- IATA: none; ICAO: ZL11;

Summary
- Airport type: Military
- Location: Luliang County, Yunnan, China
- Coordinates: 24°59′17″N 103°38′33″E﻿ / ﻿24.98806°N 103.64250°E

Map
- Luliang Location of airport in Yunnan

Runways
| Direction | Length |  | Surface |
| m | ft |
| 02/20 | 2,651 | 8,698 | Concrete |

= Luliang Air Base =

Military air base in Yunnan, China

Luliang Air Base is a People's Liberation Army Air Force Base, located about 5 kilometers southwest of Luliang in Yunnan Province, China.

==History==
During World War II, the base was used by the United States Army Air Forces Fourteenth Air Force as part of the China Defensive Campaign (1942–1945).

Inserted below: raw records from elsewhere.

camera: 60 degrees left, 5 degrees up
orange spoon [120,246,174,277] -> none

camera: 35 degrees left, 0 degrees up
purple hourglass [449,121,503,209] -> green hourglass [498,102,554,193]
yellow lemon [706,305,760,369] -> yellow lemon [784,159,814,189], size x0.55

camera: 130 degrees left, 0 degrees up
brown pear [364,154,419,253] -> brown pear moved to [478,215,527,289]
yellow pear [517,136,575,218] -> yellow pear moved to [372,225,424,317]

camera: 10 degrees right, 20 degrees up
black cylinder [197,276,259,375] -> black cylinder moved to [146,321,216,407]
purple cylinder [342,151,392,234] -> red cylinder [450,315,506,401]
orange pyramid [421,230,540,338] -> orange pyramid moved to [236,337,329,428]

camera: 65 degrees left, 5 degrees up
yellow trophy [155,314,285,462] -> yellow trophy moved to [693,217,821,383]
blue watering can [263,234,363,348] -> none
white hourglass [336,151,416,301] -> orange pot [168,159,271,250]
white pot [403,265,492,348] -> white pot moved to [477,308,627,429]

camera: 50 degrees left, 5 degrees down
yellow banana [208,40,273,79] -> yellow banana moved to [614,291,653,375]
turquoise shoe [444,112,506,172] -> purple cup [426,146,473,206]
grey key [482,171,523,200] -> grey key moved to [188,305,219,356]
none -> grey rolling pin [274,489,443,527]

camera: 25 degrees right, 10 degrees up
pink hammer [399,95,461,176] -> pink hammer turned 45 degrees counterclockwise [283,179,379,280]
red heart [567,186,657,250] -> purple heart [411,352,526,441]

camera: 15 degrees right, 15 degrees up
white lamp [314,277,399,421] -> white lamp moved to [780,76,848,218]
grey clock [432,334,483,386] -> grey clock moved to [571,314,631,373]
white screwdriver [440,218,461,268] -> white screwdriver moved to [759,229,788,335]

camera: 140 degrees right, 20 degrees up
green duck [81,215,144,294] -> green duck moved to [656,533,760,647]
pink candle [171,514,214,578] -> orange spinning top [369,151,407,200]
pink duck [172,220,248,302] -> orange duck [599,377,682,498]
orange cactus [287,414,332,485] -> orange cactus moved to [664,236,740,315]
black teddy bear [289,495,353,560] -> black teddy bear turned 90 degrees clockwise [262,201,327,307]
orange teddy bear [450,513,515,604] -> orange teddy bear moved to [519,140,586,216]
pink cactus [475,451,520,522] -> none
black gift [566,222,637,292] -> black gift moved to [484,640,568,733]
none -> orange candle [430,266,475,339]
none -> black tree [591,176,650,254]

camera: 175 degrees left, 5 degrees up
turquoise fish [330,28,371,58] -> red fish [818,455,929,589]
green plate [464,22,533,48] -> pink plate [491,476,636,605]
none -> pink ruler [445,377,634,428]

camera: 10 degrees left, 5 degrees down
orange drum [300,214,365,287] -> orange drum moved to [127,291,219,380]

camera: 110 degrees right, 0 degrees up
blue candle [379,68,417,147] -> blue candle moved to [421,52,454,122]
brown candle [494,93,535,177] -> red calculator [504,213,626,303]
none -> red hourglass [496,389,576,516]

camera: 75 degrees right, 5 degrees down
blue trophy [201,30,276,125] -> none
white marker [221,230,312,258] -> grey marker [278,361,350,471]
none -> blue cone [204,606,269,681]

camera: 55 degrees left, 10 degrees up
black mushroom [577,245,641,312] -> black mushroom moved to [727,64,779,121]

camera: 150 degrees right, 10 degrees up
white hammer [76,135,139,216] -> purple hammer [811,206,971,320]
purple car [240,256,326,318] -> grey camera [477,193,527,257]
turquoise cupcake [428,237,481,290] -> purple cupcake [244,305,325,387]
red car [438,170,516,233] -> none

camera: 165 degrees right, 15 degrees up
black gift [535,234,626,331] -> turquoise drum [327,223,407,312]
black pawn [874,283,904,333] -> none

The airfield was the primary home of the 23d Fighter Group (Flying Tigers), and its command and control organization, the 68th Composite Wing beginning in September 1944 until the end of the war in 1945. Secondary USAAF units assigned to the base were P-38 Lightning reconnaissance aircraft that flew photo-recon missions over Japanese-held territory; and C-47 Skytrain transports which moved personnel and materiel in and out of the base, along with evacuating casualties to rear areas. The Americans closed their facilities at Luliang after the war ended in October 1945.